═════ Records provided ═════

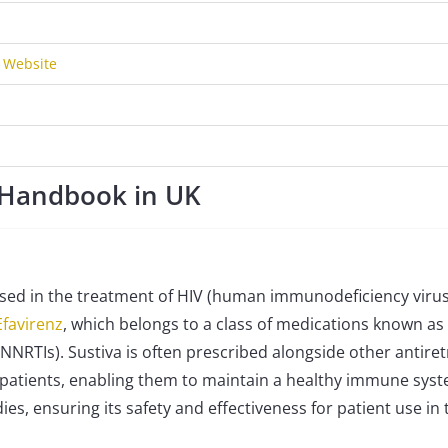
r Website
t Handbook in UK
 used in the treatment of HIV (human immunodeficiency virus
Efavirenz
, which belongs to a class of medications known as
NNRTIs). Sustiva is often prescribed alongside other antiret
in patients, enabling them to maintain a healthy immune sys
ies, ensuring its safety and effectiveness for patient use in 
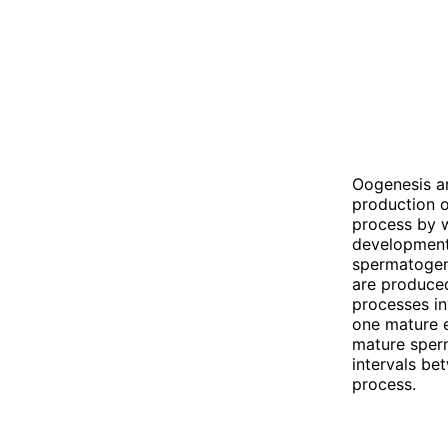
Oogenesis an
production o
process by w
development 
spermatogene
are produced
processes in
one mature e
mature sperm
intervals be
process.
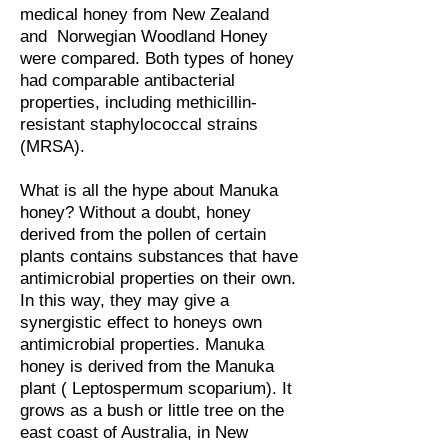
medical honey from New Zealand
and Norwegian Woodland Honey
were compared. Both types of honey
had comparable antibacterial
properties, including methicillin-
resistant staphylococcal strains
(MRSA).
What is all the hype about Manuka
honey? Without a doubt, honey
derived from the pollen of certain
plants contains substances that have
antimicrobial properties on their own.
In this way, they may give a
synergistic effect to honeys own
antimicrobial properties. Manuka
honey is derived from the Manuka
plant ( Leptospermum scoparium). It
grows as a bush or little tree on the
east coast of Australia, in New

═════

**Work instructions**
Starting at the line with "antimicrobial properties on their own.", copy every line up to and including the last one in the entries above.

**Finished task**
antimicrobial properties on their own.
In this way, they may give a
synergistic effect to honeys own
antimicrobial properties. Manuka
honey is derived from the Manuka
plant ( Leptospermum scoparium). It
grows as a bush or little tree on the
east coast of Australia, in New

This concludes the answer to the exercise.